I also tried piping the us.iso.kbd layout in a new file my.iso.kbd with changed keybindings and still nothing happened.
I am also having trouble finding documentation on how to build a keyboard layout from scratch, for an example i am not sure what a lock state is inside the uk.iso.kbd file
Any good documentation or advice would be greatly appriciated.
Thanks in advance


----------



## Alain De Vos (Jun 6, 2021)

Lockstate is easy, that just the numlock.
Try first on a tty console and not in X and use kbdcontrol to load the keymap.
 I modified a kbd file and it worked immediately.


----------



## T-Daemon (Jun 7, 2021)

matrem_deam said:


> What my goal was:
> I wanted to create a custom keyboard layout for my system, i bought a gaming keyboard with 40 keys and wanted to create one layer with all the letters, and when pressing right alt i would like it to switch to the other symbols (.,"# etc.)


I'm not sure I understand this correctly, do you mean by pressing AltGr and releasing the key to switch to those other symbols?



matrem_deam said:


> i found other keyboard layouts in the /usr/share/syscons/keymaps directory and used the uk.iso.kbd one and modified it.
> ...
> Q stayed in place. What step did i miss or did wrong.

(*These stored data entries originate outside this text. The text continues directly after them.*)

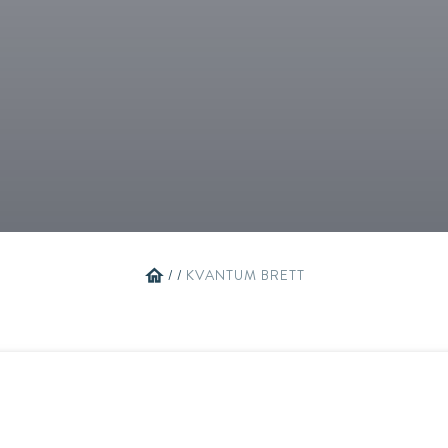
Alle produkter
home
/
/
KVANTUM BRETT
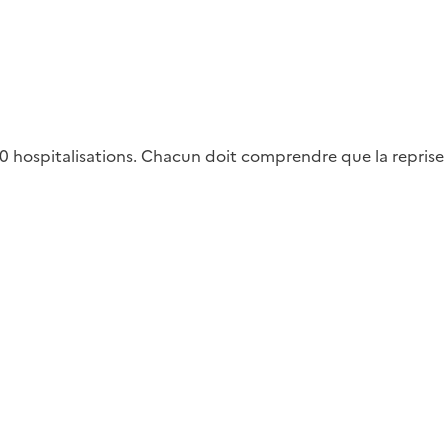
0 hospitalisations. Chacun doit comprendre que la reprise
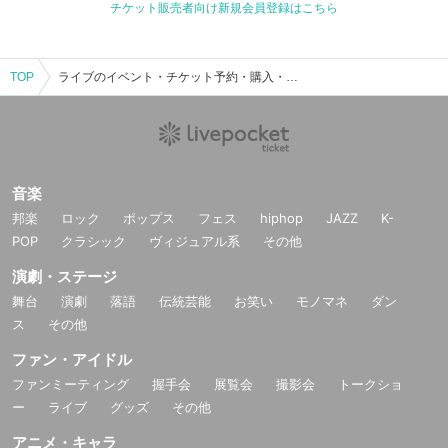
チケット販売者向け新規会員登録はこちら
TOP
ライブのイベント・チケット予約・購入・販売情報一覧
音楽
邦楽
ロック
ポップス
フェス
hiphop
JAZZ
K-
POP
クラシック
ヴィジュアル系
その他
演劇・ステージ
舞台
演劇
落語
伝統芸能
お笑い
モノマネ
ダン
ス
その他
ファン・アイドル
ファンミーティング
握手会
展覧会
撮影会
トークショ
ー
ライブ
グッズ
その他
アニメ・キャラ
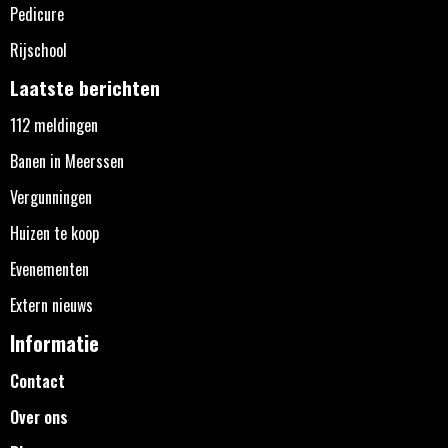
Pedicure
Rijschool
Laatste berichten
112 meldingen
Banen in Meerssen
Vergunningen
Huizen te koop
Evenementen
Extern nieuws
Informatie
Contact
Over ons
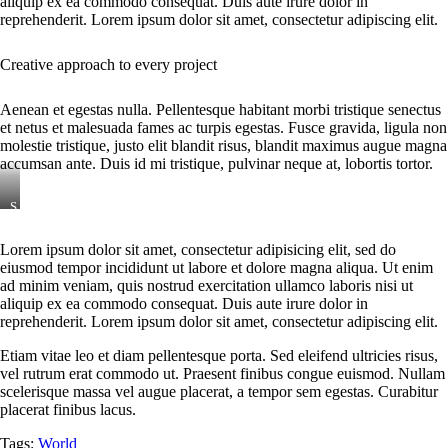
aliquip ex ea commodo consequat. Duis aute irure dolor in
reprehenderit. Lorem ipsum dolor sit amet, consectetur adipiscing elit.
Creative approach to every project
Aenean et egestas nulla. Pellentesque habitant morbi tristique senectus
et netus et malesuada fames ac turpis egestas. Fusce gravida, ligula non
molestie tristique, justo elit blandit risus, blandit maximus augue magna
accumsan ante. Duis id mi tristique, pulvinar neque at, lobortis tortor.
S
t
e
Lorem ipsum dolor sit amet, consectetur adipisicing elit, sed do
t
eiusmod tempor incididunt ut labore et dolore magna aliqua. Ut enim
c
l
ad minim veniam, quis nostrud exercitation ullamco laboris nisi ut
i
aliquip ex ea commodo consequat. Duis aute irure dolor in
t
reprehenderit. Lorem ipsum dolor sit amet, consectetur adipiscing elit.
a
k
Etiam vitae leo et diam pellentesque porta. Sed eleifend ultricies risus,
a
vel rutrum erat commodo ut. Praesent finibus congue euismod. Nullam
s
d
scelerisque massa vel augue placerat, a tempor sem egestas. Curabitur
g
placerat finibus lacus.
u
b
Tags:
World
e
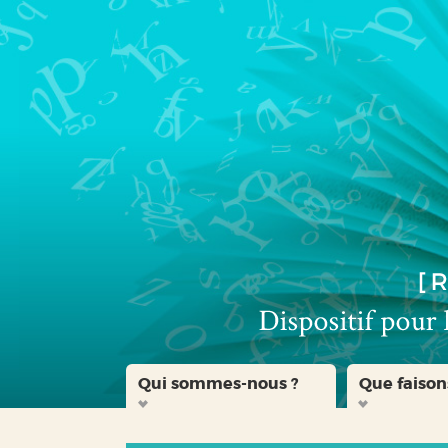
Aller
Aller
Aller
au
au
à
menu
contenu
la
recherche
Qui sommes-nous ?
Que faison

You modified the wrong key map. vt(4) is the default device on all supported versions to provide virtual terminal consoles, not syscons sc(4). You have to look at /usr/share/vt/keymaps/uk*.



matrem_deam said:


> Just to check i changed only one letter in the file (replaced q with p) and then when i updated the /etc/rc.conf with the changed uk.iso.kbd layout, by adding keymap=us.iso.kbd. Upon reboot


To see the effect of the modifications to the key map you don't need to set it in /etc/rc.conf and reboot the system. Copy the uk.kbd key map to a users home directory, execute after every edit: `kbdcontrol -l ~/uk`



matrem_deam said:


> I am also having trouble finding documentation on how to build a keyboard layout from scratch,


See man kbdmap(5)


----------